A review by inhonoredglory
The Lightning Thief by Rick Riordan

5.0

I knew about this franchise for a long time thanks to Tumblr and never got around to reading the book. Decided to this time after I fell back into a middle-grade nostalgia hole thanks to my re-reading Alex Rider (after seeing its amazing new adaptation!). And I must say I'm blown away. This is proper fandom material. Beautiful unique take on the mythic world, with all the snark and irreverence worthy of urban fantasy. But with enough reverence where it mattered too. (Percy feeling the gravity of being the son of Poseidon never gets old.) The key to this whole thing is the social undercurrent running through the god metaphor: We see the gods through the eyes of their children, and we see them as neglectful parents, too busy with their big lives to care or love the products of their selfish dalliances. And Percy, he longs for a father, like any kid would. And yet he hates the unknown man who left his mom. Knowing that man is Poseidon doesn't change the ambivalence of feeling he has towards him––but slowly, over the course of knowing him more, Percy comes to something of an understanding. But not to love, not yet. Poseidon is a god after all, and still the man who left that hole in his family so long ago.

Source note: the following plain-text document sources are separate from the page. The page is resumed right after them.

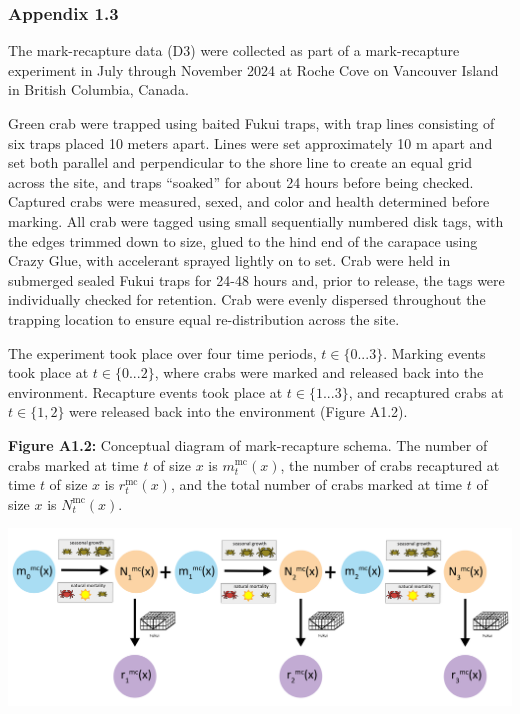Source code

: \documentclass[
]{article}
\begin{document}
\subsubsection{Appendix 1.3}\label{appendix-1.3}

The mark-recapture data (D3) were collected as part of a mark-recapture
experiment in July through November 2024 at Roche Cove on Vancouver
Island in British Columbia, Canada.

Green crab were trapped using baited Fukui traps, with trap lines
consisting of six traps placed 10 meters apart. Lines were set
approximately 10 m apart and set both parallel and perpendicular to the
shore line to create an equal grid across the site, and traps ``soaked''
for about 24 hours before being checked. Captured crabs were measured,
sexed, and color and health determined before marking. All crab were
tagged using small sequentially numbered disk tags, with the edges
trimmed down to size, glued to the hind end of the carapace using Crazy
Glue, with accelerant sprayed lightly on to set. Crab were held in
submerged sealed Fukui traps for 24-48 hours and, prior to release, the
tags were individually checked for retention. Crab were evenly dispersed
throughout the trapping location to ensure equal re-distribution across
the site.

The experiment took place over four time periods, \(t \in \{0 ... 3\}\).
Marking events took place at \(t \in \{0 ... 2\}\), where crabs were
marked and released back into the environment. Recapture events took
place at \(t \in \{1 ... 3\}\), and recaptured crabs at
\(t \in \{1,  2\}\) were released back into the environment (Figure
A1.2).

\textbf{Figure A1.2:} Conceptual diagram of mark-recapture schema. The
number of crabs marked at time \(t\) of size \(x\) is
\(m^{\text{mc}}_t(x)\), the number of crabs recaptured at time \(t\) of
size \(x\) is \(r^{\text{mc}}_t(x)\), and the total number of crabs
marked at time \(t\) of size \(x\) is \(N^{\text{mc}}_t(x)\).

\includegraphics[width=136.25in]{../figures/appendix_mark_recapture_conceptual-01}
\end{document}
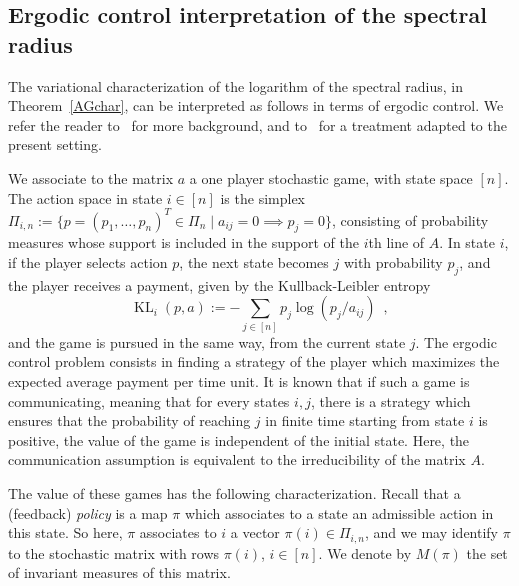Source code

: \documentclass{amsart}
\newcommand{\0}{\mathbf{0}}
\newcommand{\1}{\mathbf{1}}
\theoremstyle{remark}
\numberwithin{equation}{section} %
\begin{document}
\subsection{Ergodic control interpretation of the spectral radius}
\label{subsec-ergodic}
%
The variational characterization of the logarithm of the spectral radius, in Theorem~\ref{AGchar}, can be interpreted as follows in terms of ergodic control. We refer
the reader to~\cite{whittle86} for more background, and to~\cite{AG03} for a treatment adapted to the present setting. 

We associate to the matrix $a$ a one player stochastic game, with
state space $[n]$. The action space in state $i\in [n]$
is the simplex $\Pi_{i,n}:= \{p=(p_1,\dots,p_n)^T\in \Pi_n\mid a_{ij}=0 \implies p_j =0\}$, consisting of probability measures whose support is included
in the support of the $i$th line of $A$. In state $i$, if the player
selects action $p$, the next state becomes $j$ with probability $p_j$,
and the player receives a payment, given by
the Kullback-Leibler entropy
\[
\operatorname{KL}_i(p,a):= - \sum_{j\in [n]} p_j \log (p_j/a_{ij}) \enspace ,
\]
and the game is pursued in the same way, from the current state $j$.
The ergodic control problem consists in finding a strategy of the player
which maximizes the expected average payment per time unit.
It is known that if such a game is communicating, meaning that
for every states $i,j$, there is a strategy which ensures that the
probability of reaching $j$ in finite time starting from state $i$ is positive,
the value of the game is independent of the initial state. Here,
the communication assumption is equivalent to the irreducibility
of the matrix $A$. 

The value of these games has the following characterization. Recall that a
(feedback) {\em policy} is a map $\pi$ which associates to a state an admissible action in this 
state. So here, $\pi$ associates to $i$ a vector $\pi(i)\in \Pi_{i,n}$, and
we may identify $\pi$ to the stochastic matrix with rows $\pi(i)$, $i\in [n]$.
We denote by $M(\pi)$ the set of invariant measures of this matrix.
\end{document}
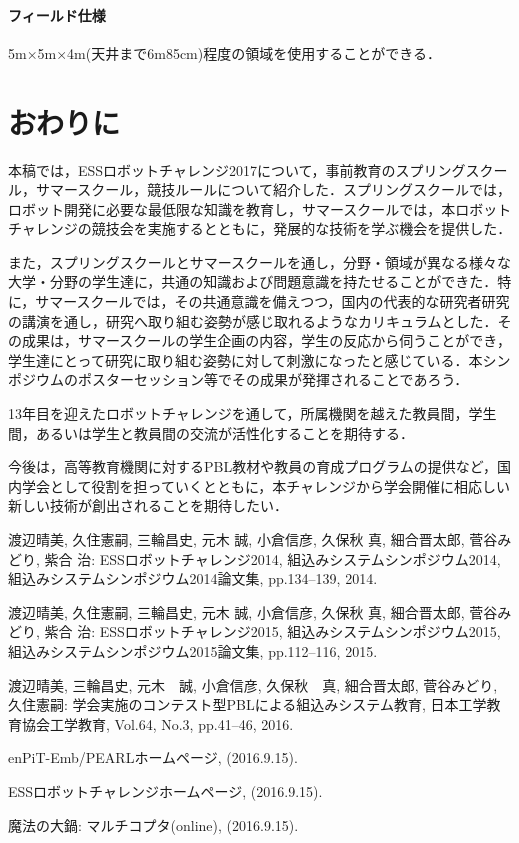 \documentclass[submit]{ipsj}
\begin{document}
\paragraph*{フィールド仕様}
5m×5m×4m(天井まで6m85cm)程度の領域を使用することができる．

\section{おわりに}

本稿では，ESSロボットチャレンジ2017について，事前教育のスプリングスクール，サマースクール，競技ルールについて紹介した．スプリングスクールでは，ロボット開発に必要な最低限な知識を教育し，サマースクールでは，本ロボットチャレンジの競技会を実施するとともに，発展的な技術を学ぶ機会を提供した．

また，スプリングスクールとサマースクールを通し，分野・領域が異なる様々な大学・分野の学生達に，共通の知識および問題意識を持たせることができた．特に，サマースクールでは，その共通意識を備えつつ，国内の代表的な研究者研究の講演を通し，研究へ取り組む姿勢が感じ取れるようなカリキュラムとした．その成果は，サマースクールの学生企画の内容，学生の反応から伺うことができ，学生達にとって研究に取り組む姿勢に対して刺激になったと感じている．本シンポジウムのポスターセッション等でその成果が発揮されることであろう．

13年目を迎えたロボットチャレンジを通して，所属機関を越えた教員間，学生間，あるいは学生と教員間の交流が活性化することを期待する．

今後は，高等教育機関に対するPBL教材や教員の育成プログラムの提供など，国内学会として役割を担っていくとともに，本チャレンジから学会開催に相応しい新しい技術が創出されることを期待したい．


\begin{thebibliography}{10}

 渡辺晴美, 久住憲嗣, 三輪昌史, 元木 誠, 小倉信彦, 久保秋 真, 細合晋太郎, 菅谷みどり, 紫合 治: ESSロボットチャレンジ2014, 組込みシステムシンポジウム2014, 組込みシステムシンポジウム2014論文集, pp.134--139, 2014.

	渡辺晴美, 久住憲嗣, 三輪昌史, 元木 誠, 小倉信彦, 久保秋 真, 細合晋太郎, 菅谷みどり, 紫合 治: ESSロボットチャレンジ2015, 組込みシステムシンポジウム2015, 組込みシステムシンポジウム2015論文集, pp.112--116, 2015.

 渡辺晴美, 三輪昌史, 元木　誠, 小倉信彦, 久保秋　真, 細合晋太郎, 菅谷みどり, 久住憲嗣: 学会実施のコンテスト型PBLによる組込みシステム教育, 日本工学教育協会工学教育, Vol.64, No.3, pp.41--46, 2016.

 enPiT-Emb/PEARLホームページ,  (2016.9.15).

 ESSロボットチャレンジホームページ,  (2016.9.15).

魔法の大鍋: マルチコプタ(online),
(2016.9.15).

\end{thebibliography}
\end{document}
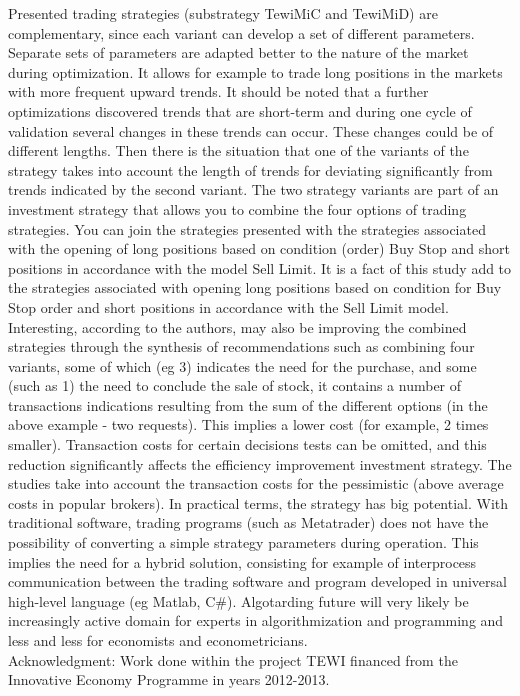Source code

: \documentclass{tewiart}
\begin{document}
Presented trading strategies (substrategy TewiMiC and TewiMiD) are complementary, since each variant can develop a set of different parameters. Separate sets of parameters are adapted better to the nature of the market during optimization. It allows for example to trade long positions in the markets with more frequent upward trends. It should be noted that a further optimizations discovered trends that are short-term and during one cycle of validation several changes in these trends can occur. These changes could be of different lengths. Then there is the situation that one of the variants of the strategy takes into account the length of trends for deviating significantly from trends indicated by the second variant. The two strategy variants are part of an investment strategy that allows you to combine the four options of trading strategies. You can join the strategies presented with the strategies associated with the opening of long positions based on condition (order) Buy Stop and short positions in accordance with the model Sell Limit. It is a fact of this study add to the strategies associated with opening long positions based on condition for Buy Stop order and short positions in accordance with the Sell Limit model. Interesting, according to the authors, may also be improving the combined strategies through the synthesis of recommendations such as combining four variants, some of which (eg 3) indicates the need for the purchase, and some (such as 1) the need to conclude the sale of stock, it contains a number of transactions indications resulting from the sum of the different options (in the above example - two requests). This implies a lower cost (for example, 2 times smaller). Transaction costs for certain decisions tests can be omitted, and this reduction significantly affects the efficiency improvement investment strategy. The studies take into account the transaction costs for the pessimistic (above average costs in popular brokers). In practical terms, the strategy has big potential. With traditional software, trading programs (such as Metatrader) does not have the possibility of converting a simple strategy parameters during operation. This implies the need for a hybrid solution, consisting for example of interprocess communication between the trading software and program developed in universal high-level language (eg Matlab, C\#). Algotarding future will very likely be increasingly active domain for experts in algorithmization and programming and less and less for economists and econometricians.\\

\noindent Acknowledgment: Work done within the project TEWI financed from the Innovative Economy Programme in years 2012-2013.

 


\end{document}
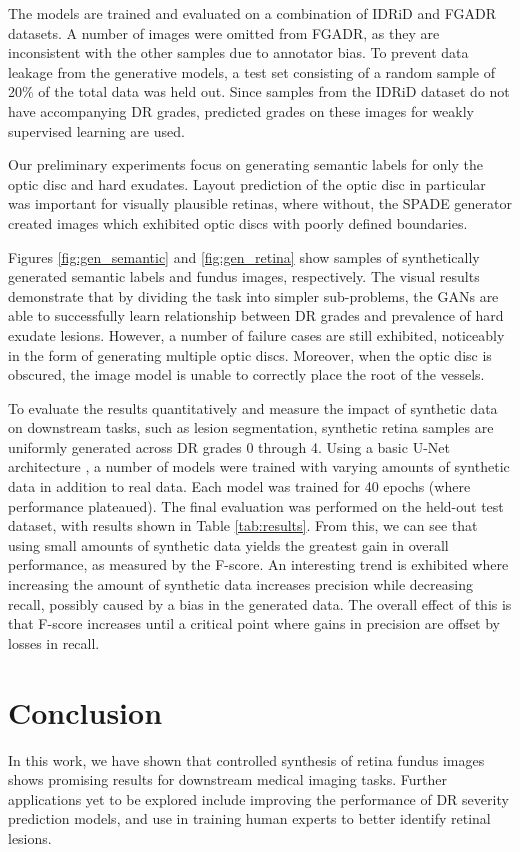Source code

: \documentclass{midl} %
\begin{document}
The models are trained and evaluated on a combination of IDRiD \cite{Porwal2018} and FGADR \cite{Zhou2020b} datasets.
A number of images were omitted from FGADR, as they are inconsistent with the other samples due to annotator bias.
To prevent data leakage from the generative models, a test set consisting of a random sample of 20\% of the total data was held out.
Since samples from the IDRiD dataset do not have accompanying DR grades, predicted grades on these images for weakly supervised learning are used.

Our preliminary experiments focus on generating semantic labels for only the optic disc and hard exudates.
Layout prediction of the optic disc in particular was important for visually plausible retinas, where without, the SPADE generator created images which exhibited optic discs with poorly defined boundaries. 

Figures \ref{fig:gen_semantic} and \ref{fig:gen_retina} show samples of synthetically generated semantic labels and fundus images, respectively. The visual results demonstrate that by dividing the task into simpler sub-problems, the GANs are able to successfully learn relationship between DR grades and prevalence of hard exudate lesions.
However, a number of failure cases are still exhibited, noticeably in the form of generating multiple optic discs. Moreover, when the optic disc is obscured, the image model is unable to correctly place the root of the vessels. 

To evaluate the results quantitatively and measure the impact of synthetic data on downstream tasks, such as lesion segmentation, synthetic retina samples are uniformly generated across DR grades 0 through 4.
Using a basic U-Net architecture \cite{ronneberger2015unet}, a number of models were trained with varying amounts of synthetic data in addition to real data.
Each model was trained for 40 epochs (where performance plateaued).
The final evaluation was performed on the held-out test dataset, with results shown in Table \ref{tab:results}. 
From this, we can see that using small amounts of synthetic data yields the greatest gain in overall performance, as measured by the F-score.
An interesting trend is exhibited where increasing the amount of synthetic data increases precision while decreasing recall, possibly caused by a bias in the generated data.
The overall effect of this is that F-score increases until a critical point where gains in precision are offset by losses in recall.

\section{Conclusion}

In this work, we have shown that controlled synthesis of retina fundus images shows promising results for downstream medical imaging tasks.
Further applications yet to be explored include improving the performance of DR severity prediction models, and use in training human experts to better identify retinal lesions.


\end{document}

I really enjoyed the humor in this, the juxtaposition of the mundane and the deific. I can't wait for the Disney Plus series, which I'm sure will redeem the (as I've heard) disaster of a film.

On some personal notes... My sister jumped on board with the whole America-is-the-center-of-Western-civilization schtick and stuck with me the whole way through. (Yay!) Camp Half-Blood is Hogwarts. The 600th floor of the Empire is Platform 9 3/4. The cross-country road trip is Gaiman's American Gods. And LA as the entrance to the Underworld? At the Santa Monica pier? Too freaking good.